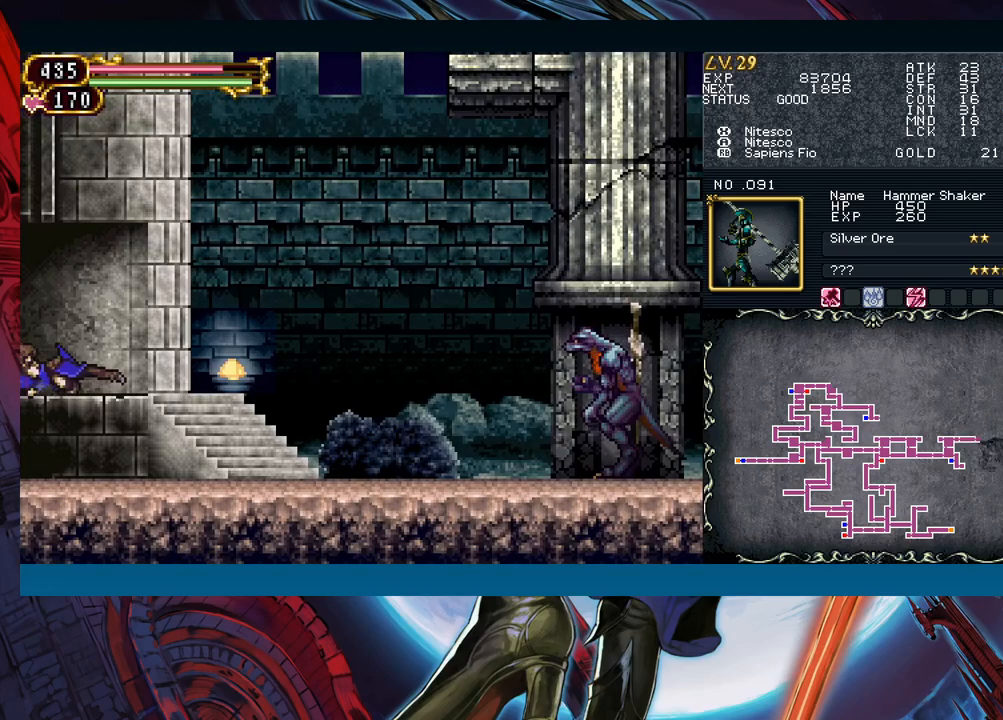
{"buttons": ["Y"], "left_stick": "left"}
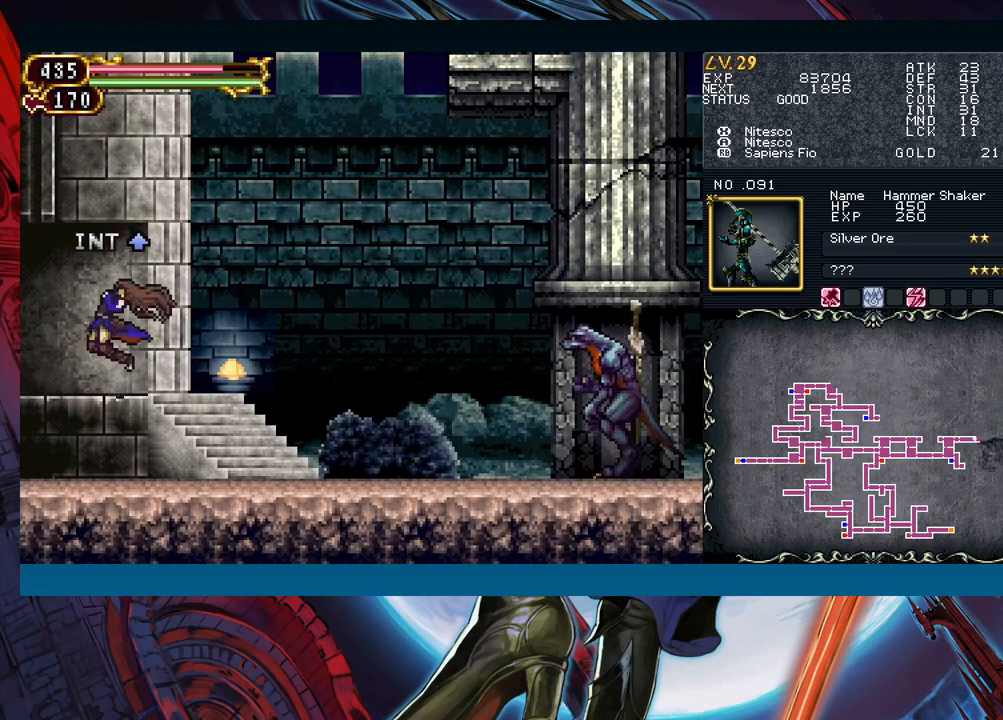
{"buttons": [], "left_stick": "down-right"}
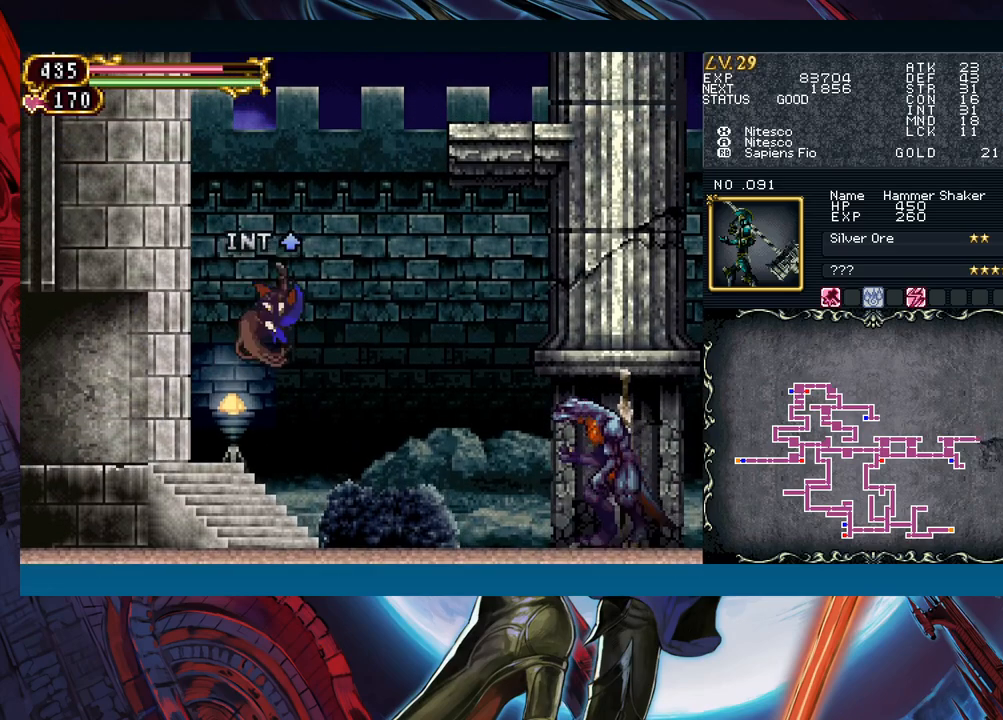
{"buttons": ["Y"], "left_stick": "down-right"}
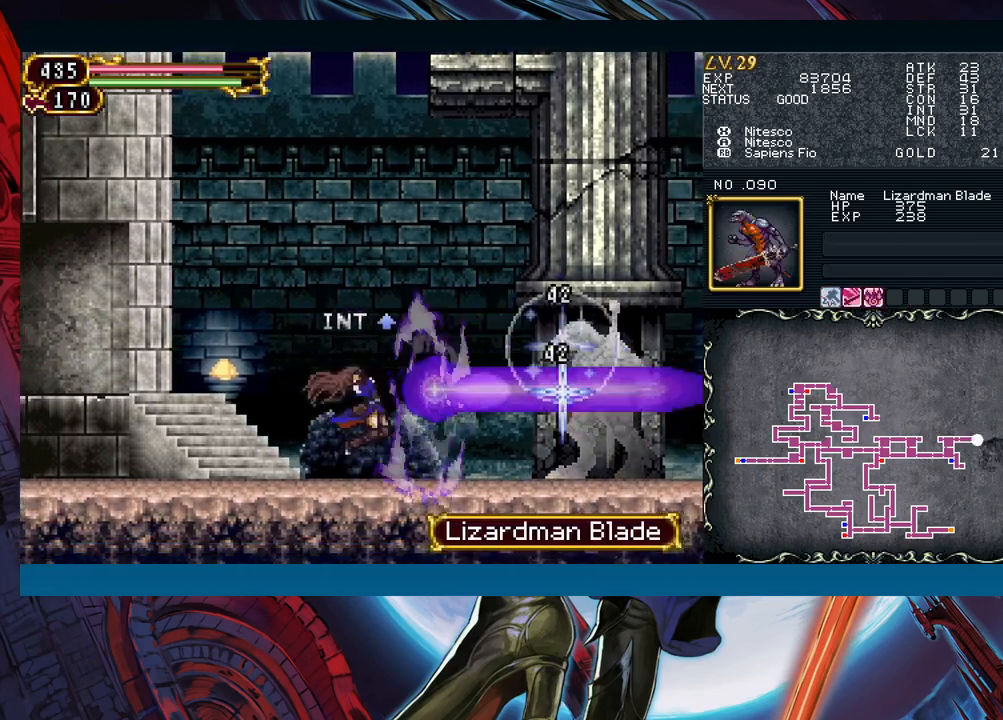
{"buttons": [], "left_stick": "center"}
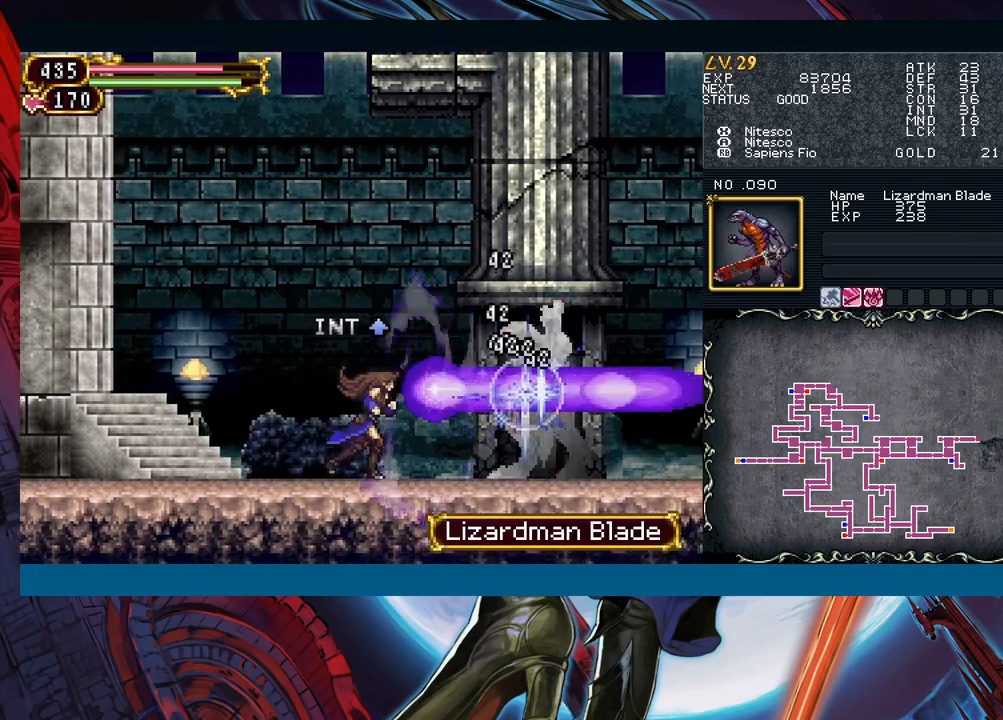
{"buttons": [], "left_stick": "center", "events": [[167, "A", "down"], [233, "A", "up"], [350, "X", "down"], [450, "X", "up"]]}
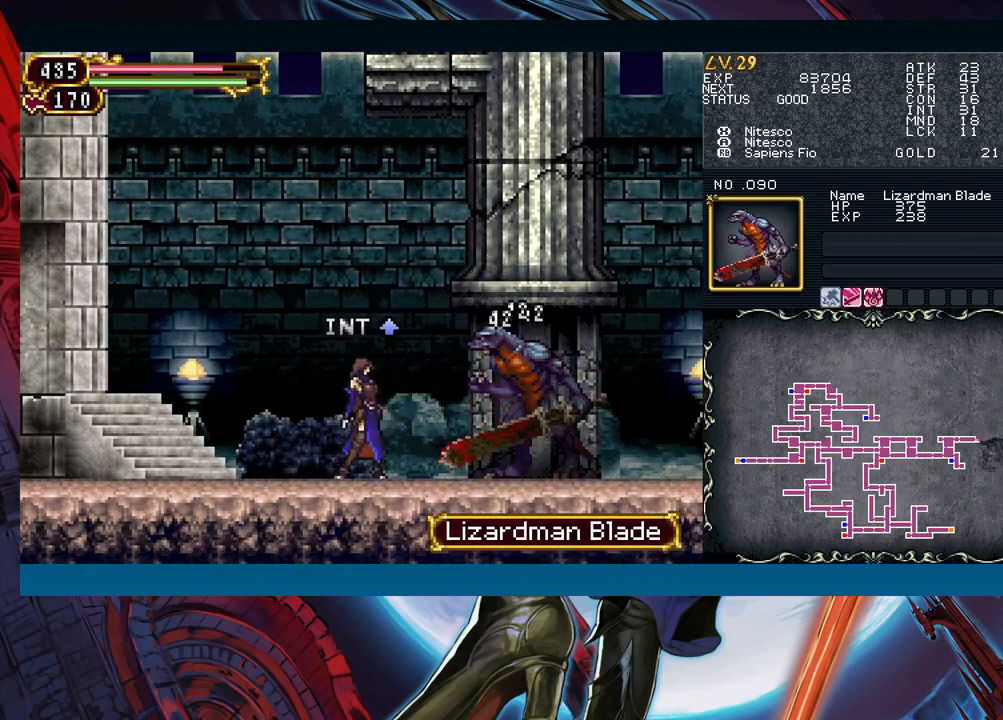
{"buttons": [], "left_stick": "down-right", "events": [[33, "A", "down"], [117, "A", "up"], [183, "X", "down"], [267, "X", "up"], [383, "left_stick", "down"], [483, "left_stick", "down-right"]]}
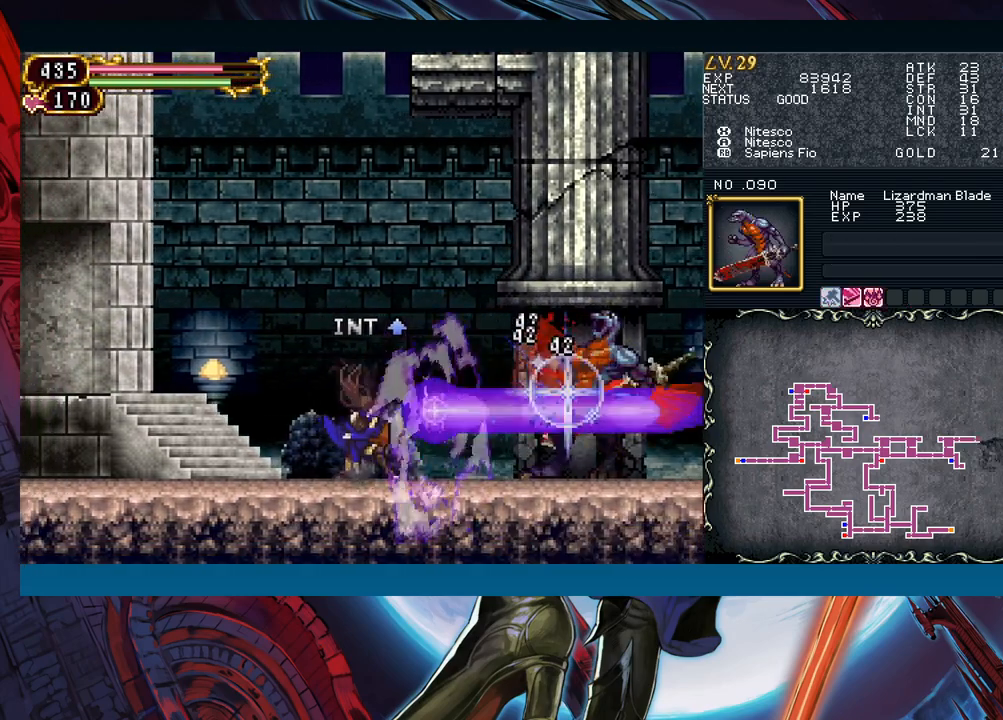
{"buttons": ["B"], "left_stick": "down-right", "events": [[33, "left_stick", "right"], [133, "left_stick", "left"], [183, "B", "down"], [250, "B", "up"], [250, "left_stick", "down-right"], [350, "B", "down"], [417, "B", "up"], [450, "B", "down"]]}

Exercise prompt
Images aside, return each entry above precisely as it stands.

Result of this task
{"buttons": ["Y"], "left_stick": "left"}
{"buttons": [], "left_stick": "down-right"}
{"buttons": ["Y"], "left_stick": "down-right"}
{"buttons": [], "left_stick": "center"}
{"buttons": [], "left_stick": "center", "events": [[167, "A", "down"], [233, "A", "up"], [350, "X", "down"], [450, "X", "up"]]}
{"buttons": [], "left_stick": "down-right", "events": [[33, "A", "down"], [117, "A", "up"], [183, "X", "down"], [267, "X", "up"], [383, "left_stick", "down"], [483, "left_stick", "down-right"]]}
{"buttons": ["B"], "left_stick": "down-right", "events": [[33, "left_stick", "right"], [133, "left_stick", "left"], [183, "B", "down"], [250, "B", "up"], [250, "left_stick", "down-right"], [350, "B", "down"], [417, "B", "up"], [450, "B", "down"]]}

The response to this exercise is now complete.